Algorithms are skewing our perceptions and narrowing our perspective. Tailoring content to user preferences potentially compromises online research. Search engines and ad networks are fingerprinting devices in real time, so it is impossible to know how neutral your search results are. And because search results are based on browsing history, we are less likely to see something new. Added to this is the platforms’ own bias. The past few weeks have seen reports of Facebook’s selective news curation and Google’s perceived political bias towards Hillary Clinton’s presidential candidacy.

Josh Sutton, global head of data and AI at Publicis Sapient, believes that transparency is the key as it enables people to make a well-informed judgement call. “Trust is enabled by transparency” he explains. “There has been an implicit bias in our communications since the invention of the printing press, and we accepted this because we could assess the people who were creating and curating content. I believe that a similar opportunity must be provided in the age of machine learning by enabling people to understand the sources of the algorithms and the training data that powers them.”

But we cannot blame the personalization phenomenon entirely on algorithms. It is also a conscious choice. As social media has matured -- and perhaps peaked -- we have become adept at blocking what we don’t want to see -- or don’t agree with. Elections and referendums have seen social media users divide into tribes rather than engage in political debate.

A New Kind of Privacy

While voice is the obvious interface for human-machine conversation, with chatbots on many websites and virtual assistants on multiple devices -- human-to-human conversation has shifted to messaging platforms. Snapchat, WhatsApp, Facebook Messenger etc. allow us to have rapid, private interactions with selected parties.

This is a new kind of privacy because we don’t know the extent to which the platform can read or understand our messages. WhatsApp, a secure messaging system with end-to-end encryption, still includes in its terms the option of sharing our account information with Facebook to improve ads and product experiences.

In 2015 mobile messaging platforms overtook social networking platforms in terms of monthly active users (MAU). This has not been lost on investors -- or advertisers. eMarketer forecasts that Snapchat will generate $367m (£300m) in advertising revenue this year, rising 155% to $936m in 2017.

A large part of the appeal of messaging is that it’s “friction free” -- WhatsApp’s brand promise is “no ads, no games and no gimmicks”. So how do brands join the conversation?

“The responsibility of brands is changing,” says Sutton. “Historically, the goal of advertising was to make people aware of a product and its merits. Today that is shifting to providing people with hyper-personalised information about products that might be useful to them at a specific time.”
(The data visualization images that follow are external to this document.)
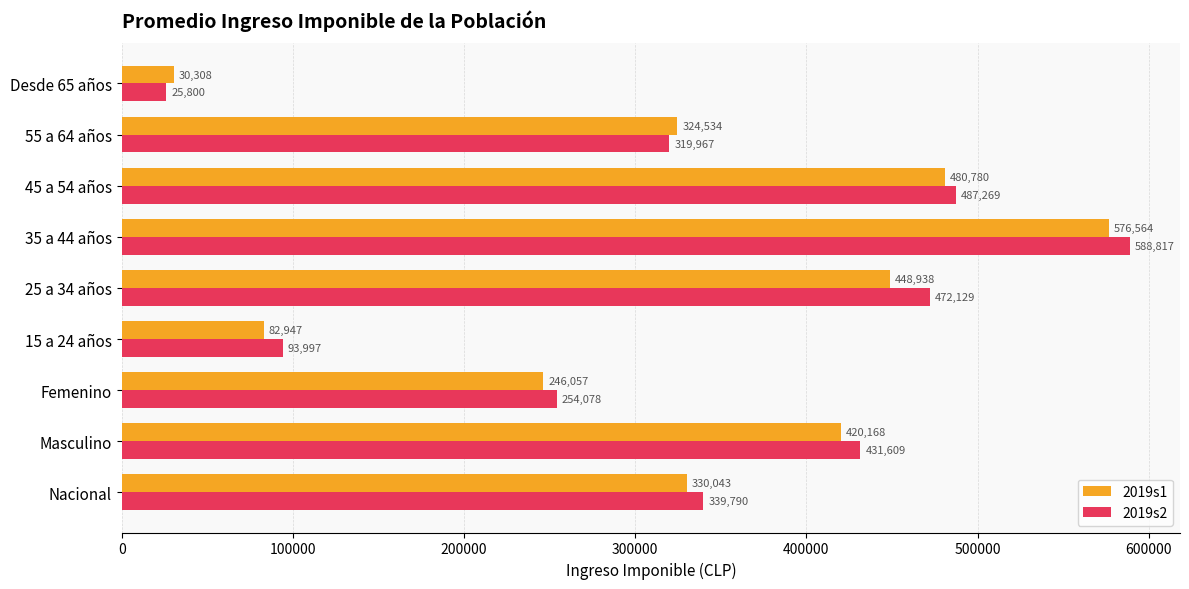

Is it true that 2019s1 equals 217310.4 at Nacional?

False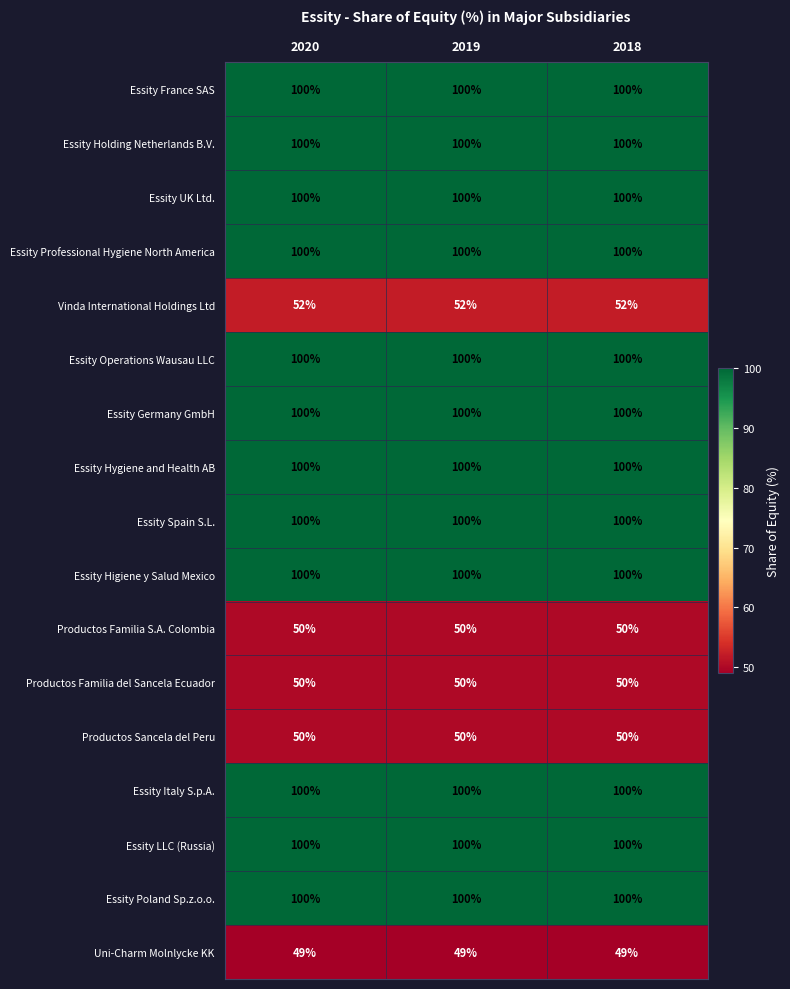

What is the difference between the highest and lowest values at 2019?

51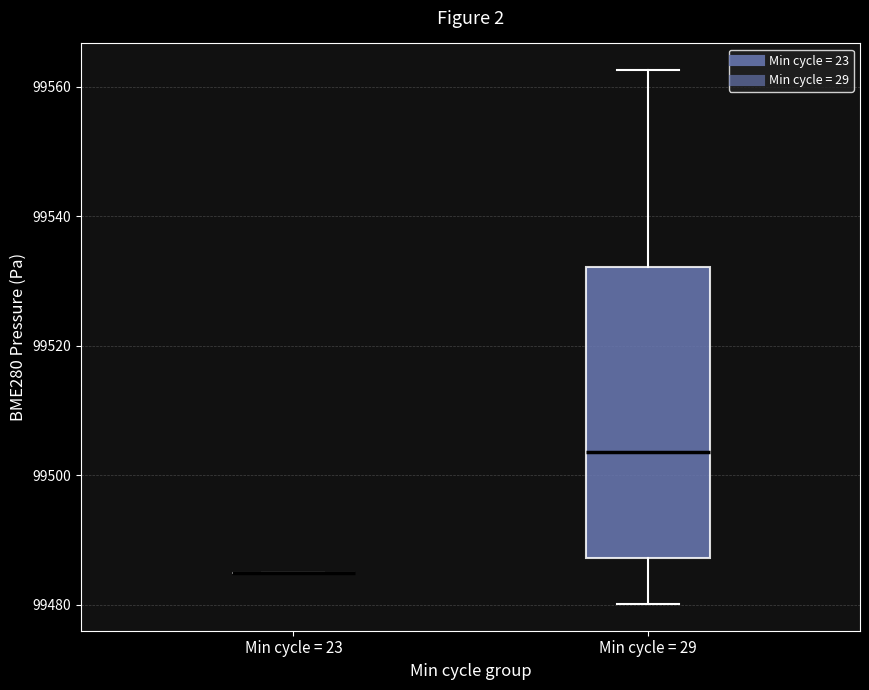

Reading left to right, read every box against the y-axis: the position of its median line, the range the box covers, and the ends of its whiskers. The values are not printed on the chart, so give them approximately, as read against the axis.

Min cycle = 23: box collapsed to a line at 99484, whiskers 99484 to 99484
Min cycle = 29: median 99504, box 99488 to 99532, whiskers 99480 to 99562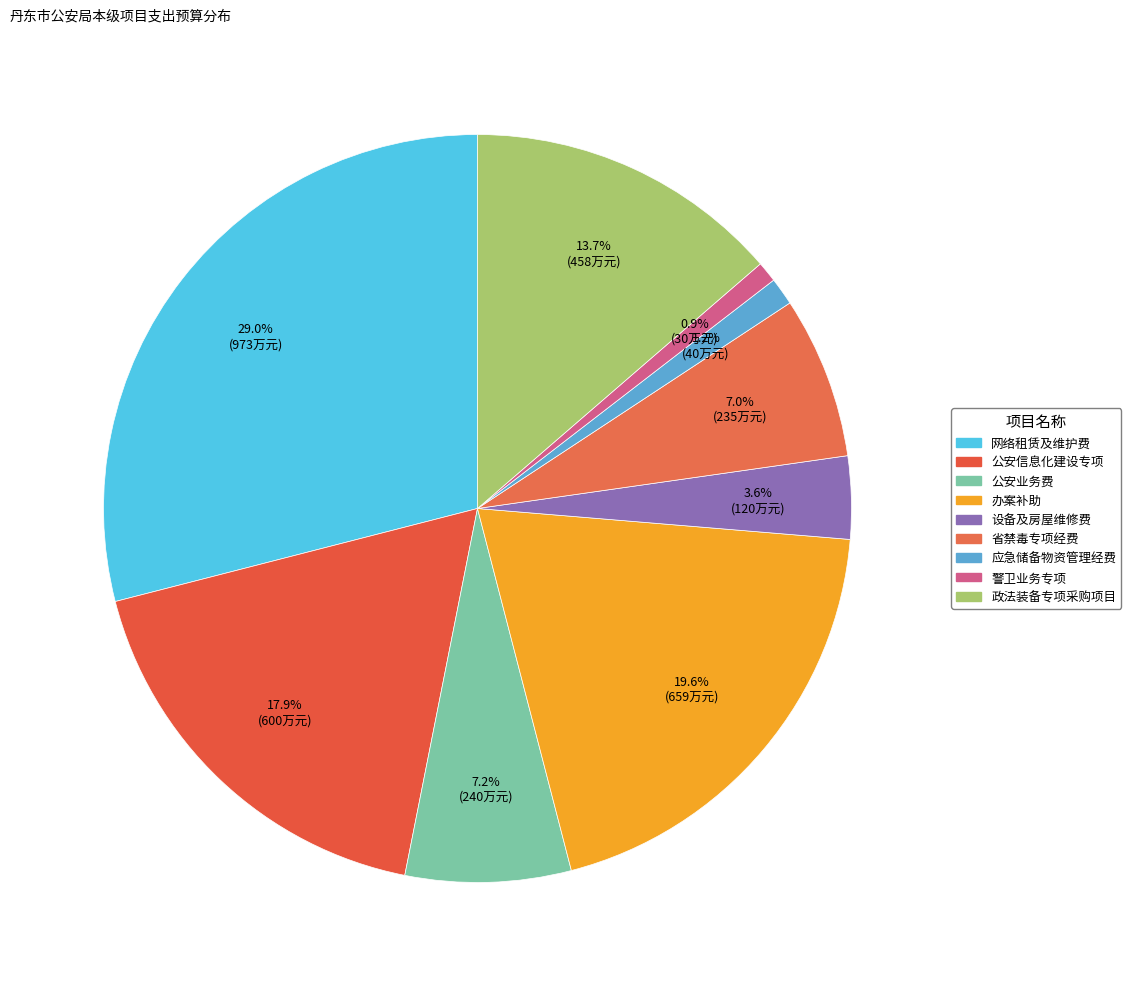

What percentage is NOT represented by 应急储备物资管理经费?

98.8%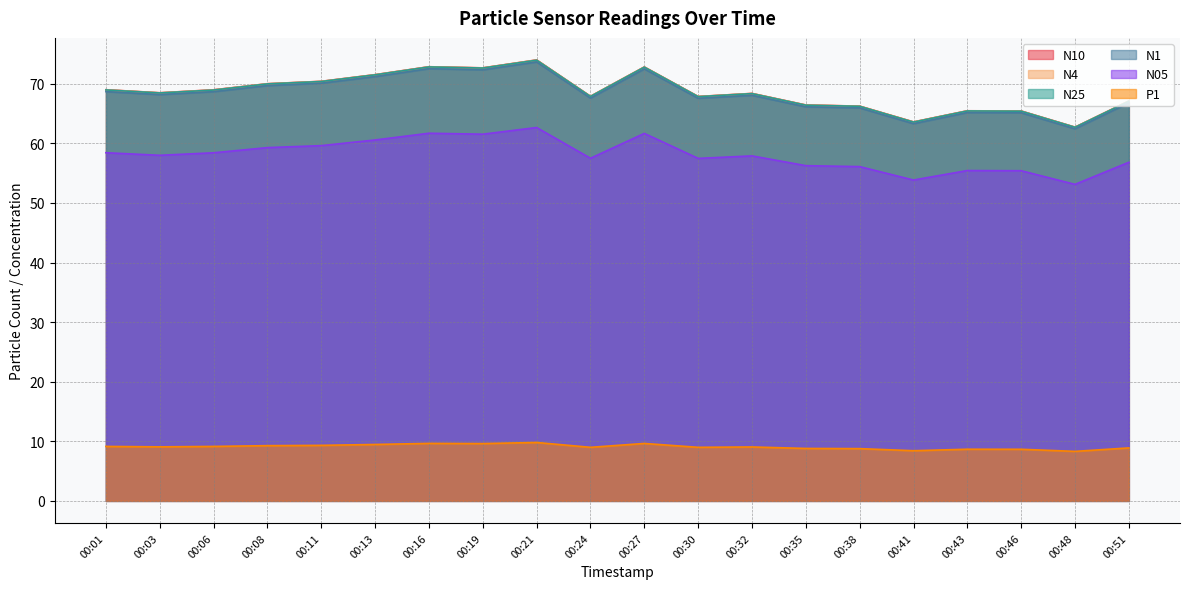

How many series are shown in this chart?

6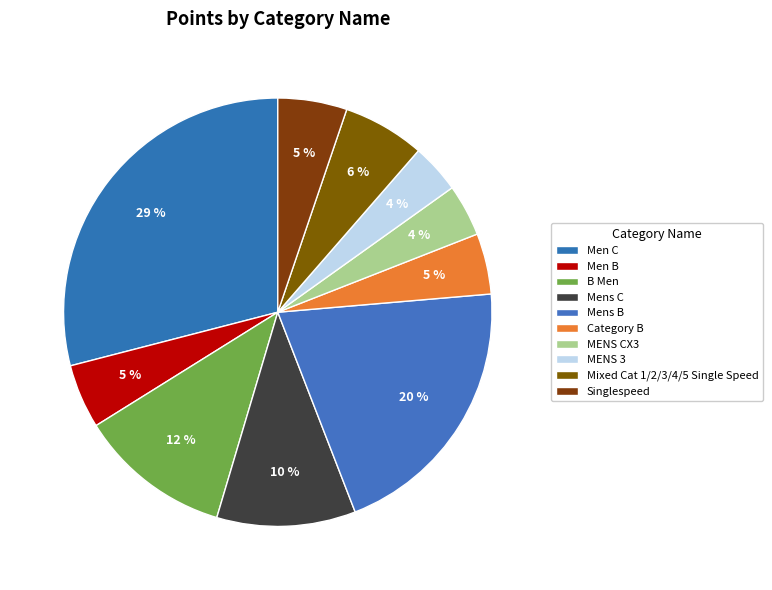

Does any single category account for the majority?

No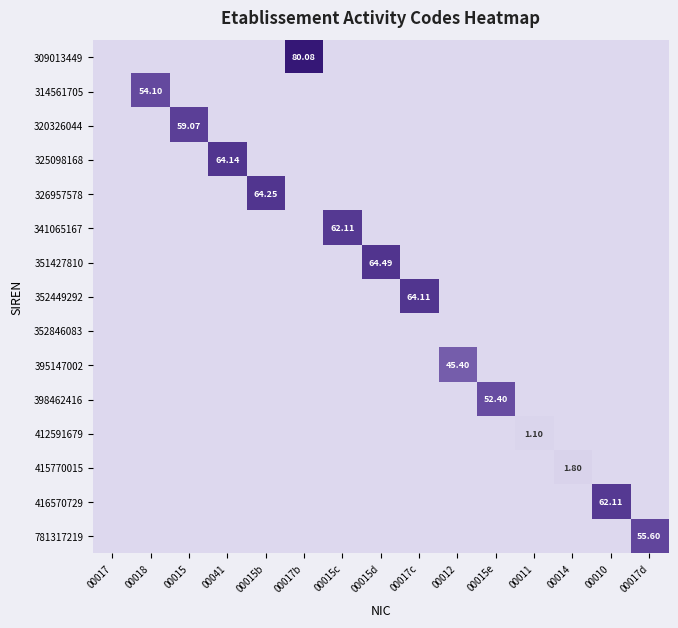

What is the spread (max minus min) of values at 00015?

59.1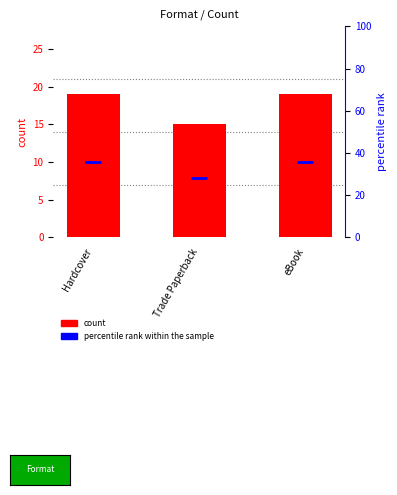

What is the difference between the maximum and minimum values in the count series?

4.0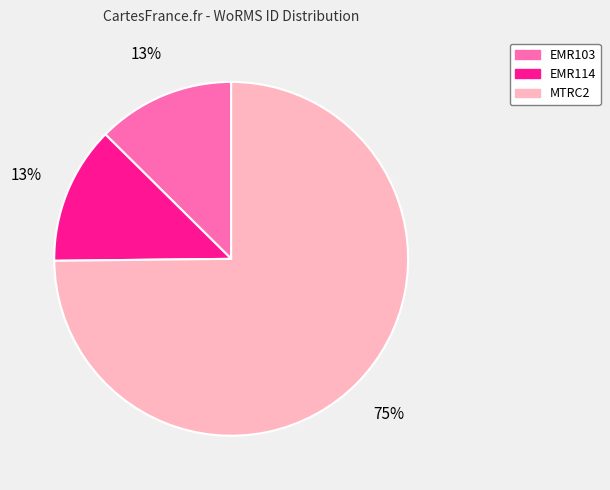

Between EMR103 and MTRC2, which is larger?

MTRC2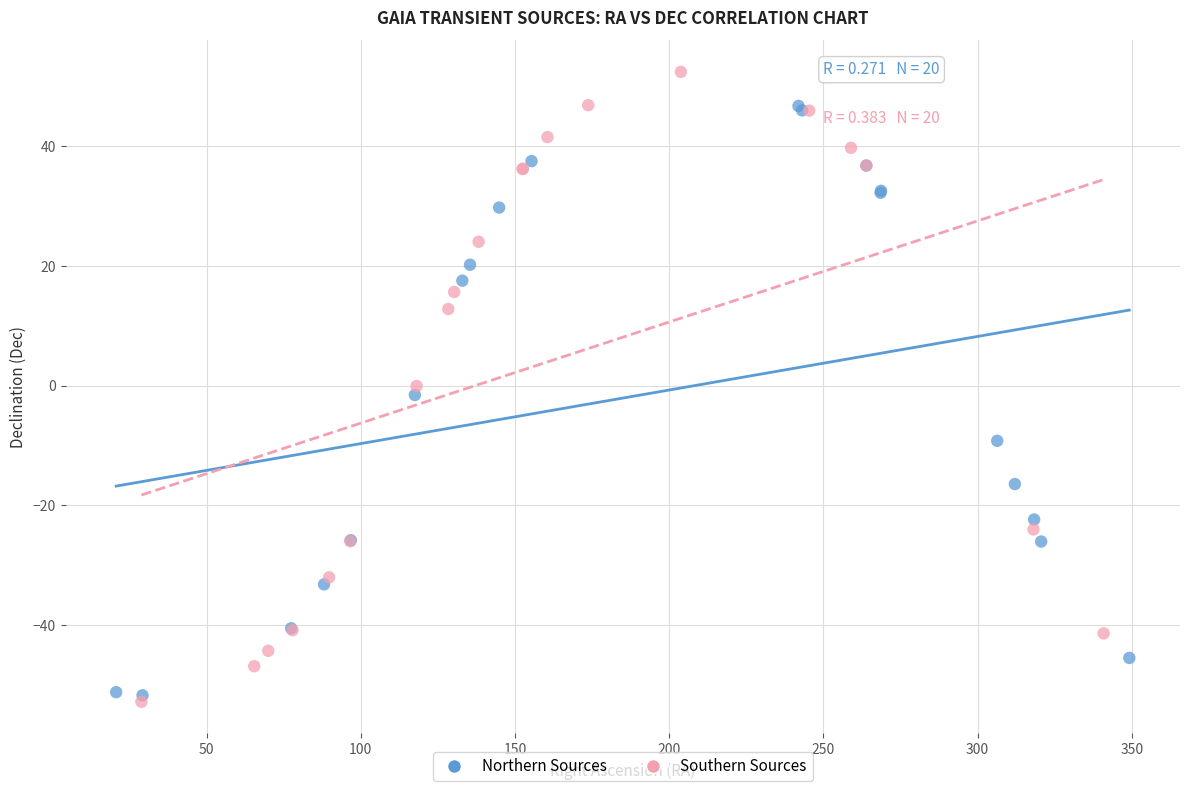

Which series has the largest Y range (max minus min)?

Southern Sources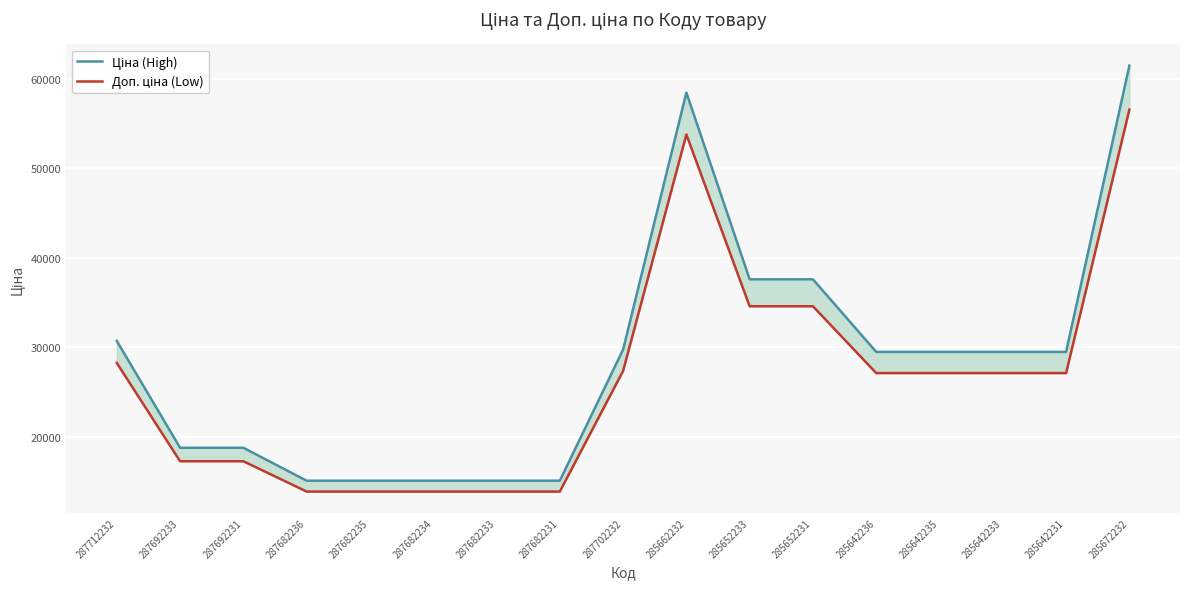

Reading right to left, extract all data points from this chart.

Ціна (High): 61434.3	29491.5	29491.5	29491.5	29491.5	37593.6	37593.6	58426.5	29747.2	15120.0	15120.0	15120.0	15120.0	15120.0	18796.8	18796.8	30717.1
Доп. ціна (Low): 56519.5	27132.2	27132.2	27132.2	27132.2	34586.1	34586.1	53752.4	27367.5	13910.4	13910.4	13910.4	13910.4	13910.4	17293.1	17293.1	28259.8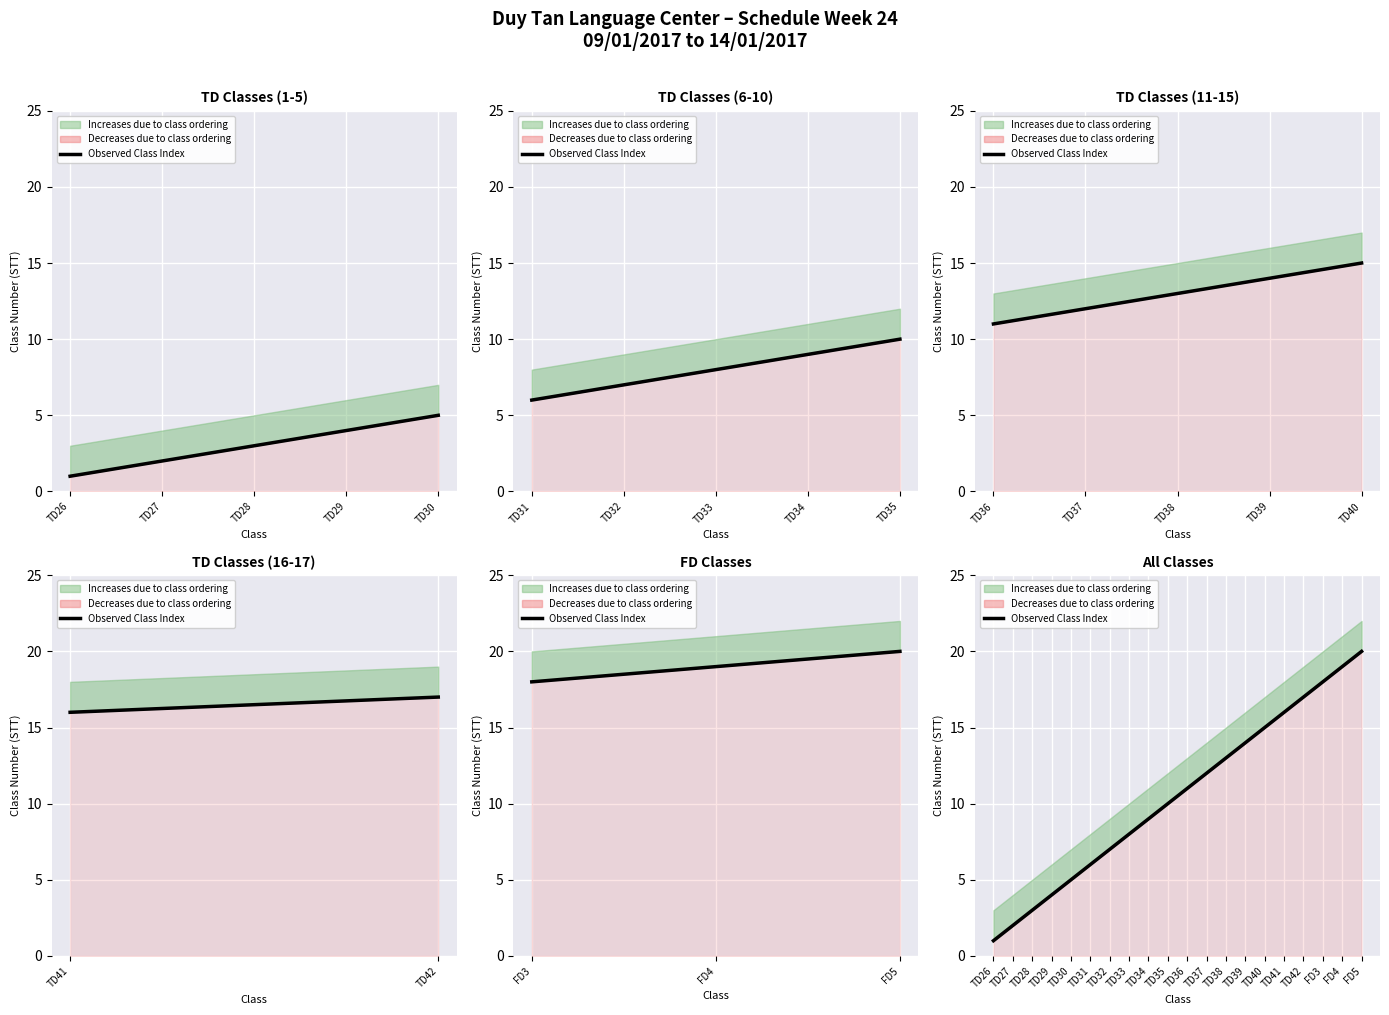

True or false: the data shows 18 at TD36.

False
Brands Join the Conversation

The iMessage App Store is a case in point, offering apps and extensions which perform actions within a conversation.

Jason Alan Snyder, CTO at Momentum Worldwide, underlines the experiential nature of bringing brands to messaging. “Machine intelligence makes conversational commerce possible even in a ‘private’ conversation,” he says. “It is all about timing, so it makes sense to use data around location, weather and sentiment to determine the right opportunity to engage.” Crucially, personalization must be subtle and appropriate. “For example, it is not awkward to use an iMessage app to call an Uber or book a restaurant within the context of a conversation.” And messages increasingly include emojis and stickers, which represent a massive opportunity for brands.

“Messaging is peer to peer,” observes Vivian Rosenthal, founder of Snaps, which creates chatbots, emojis, GIFs and stickers for brands. “There’s an immediacy that just isn’t there in social.”